The report had several conclusions:

  • All available evidence indicates that genetically engineered corn, soybean and cotton have generally had favorable economic outcomes for those that produce them. However, the outcomes for individual farmers have varied depending on factors like how many insect pests there are in the field and other farming practices.
  • The academy found that crops with the Bt insect-resistant traits generally decreased both yield losses and the use of insecticides when compared to conventional crops. In some cases, the widespread adoption of Bt crops decreased the abundance of insect pests even in crops that didn't carry the Bt trait. Widespread use of Bt crops also resulted in higher insect biodiversity in farm fields than in conventional crops that are sprayed with insecticides.
  • The academy's report also talked about the effect of poor trait stewardship and the relatively fast evolution of herbicide-resistant weeds and insecticidal-trait-resistant insects.

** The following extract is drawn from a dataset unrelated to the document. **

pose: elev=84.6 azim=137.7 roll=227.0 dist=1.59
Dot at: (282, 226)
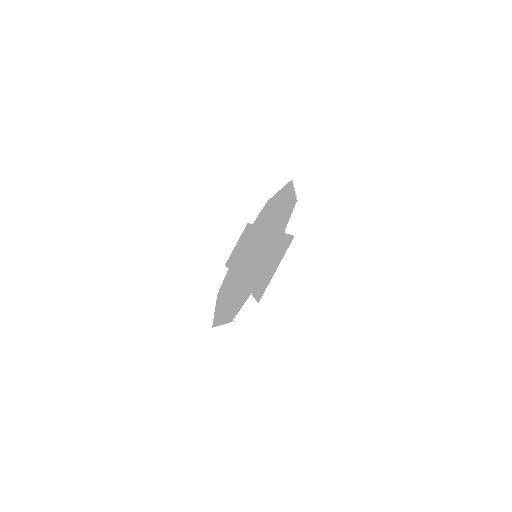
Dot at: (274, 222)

Perhaps most important to the non-farming public, the claims that genetically engineered crops have had adverse effects on animal and human health were investigated. The academy found no evidence that foods from genetically engineered crops were less safe than foods from conventionally-bred crops. Regardless, President Obama recently signed legislation that will create a nation-wide labeling system that prevents a patch-work of state-by-state labeling laws while allowing consumers to more easily understand whether the food that they are purchasing contains genetically modified ingredients.

The academy report did conclude however that the value of genetically engineered crops depended upon three things: the fit of the trait and plant variety on a farm, the quality of the seeds and their cost. The academy also acknowledged that the problems associated with crop production and feeding the world are complex and can't rely on GMOs alone.

More recently, there has been the discovery and development of gene editing technology. The potential possibilities and pitfalls of this newer CRISPR/Cas 9 technology is just being explored. This is likely one reason why the regulatory process is being updated – to ensure both human and animal safety and the safety of all of the living organisms in nature.